**本文:**
·····
被爆者、、、、、竹野内政男(たけのうちまさお)
明治四十三年五月十九日生
昭和二十年八月七日亡 享年三十五歳
広島赤十字病院外科副部長医学博士
執筆者、、、、、竹野内千鶴子(たけのうちちづこ)
広島市中区在住
大正五年十二月九日生 満八十五歳
被爆者の義妹(弟の嫁)
被爆場所、、、、市内電車(宇品行)の中
紙屋町、芸備銀行前(現広島銀行本店)
私の夫・正三(せいそう)(平成八年亡)の兄・竹野内政男は被爆時、満三十五歳でした。千田町の広島日本赤十字病院の外科副部長の職にありました。義兄は八月六日の原爆投下時、その日に限って看護婦の研修会の指導のため、いつもより早く西白島の自宅を出てしまいました。
·····
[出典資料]
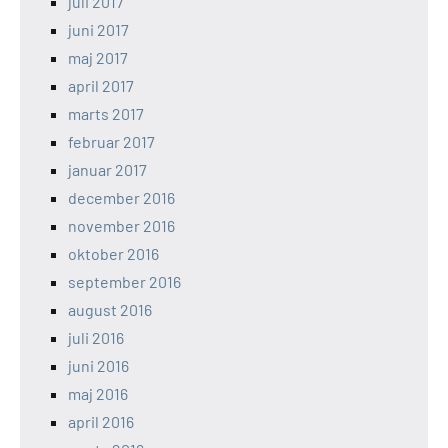
juli 2017
juni 2017
maj 2017
april 2017
marts 2017
februar 2017
januar 2017
december 2016
november 2016
oktober 2016
september 2016
august 2016
juli 2016
juni 2016
maj 2016
april 2016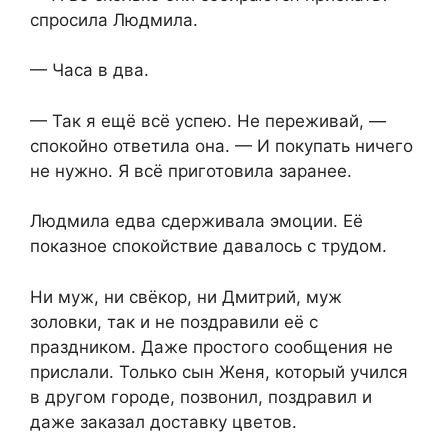
спросила Людмила.
— Часа в два.
— Так я ещё всё успею. Не переживай, —
спокойно ответила она. — И покупать ничего
не нужно. Я всё приготовила заранее.
Людмила едва сдерживала эмоции. Её
показное спокойствие давалось с трудом.
Ни муж, ни свёкор, ни Дмитрий, муж
золовки, так и не поздравили её с
праздником. Даже простого сообщения не
прислали. Только сын Женя, который учился
в другом городе, позвонил, поздравил и
даже заказал доставку цветов.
·····
**課題 A:**
被爆体験記の「被爆場所、、、、市内電車(宇品行)の中」から「島の自宅を出てしまいました。」までを一字も変えずに書き出すこと。
**課題 B:**
被爆体験記によると、竹野内政男が八月六日にいつもより早く西白島の自宅を出たのは何のためか。

**解答 A:**
被爆場所、、、、市内電車(宇品行)の中
紙屋町、芸備銀行前(現広島銀行本店)
私の夫・正三(せいそう)(平成八年亡)の兄・竹野内政男は被爆時、満三十五歳でした。千田町の広島日本赤十字病院の外科副部長の職にありました。義兄は八月六日の原爆投下時、その日に限って看護婦の研修会の指導のため、いつもより早く西白島の自宅を出てしまいました。

**解答 B:**
看護婦の研修会の指導のため。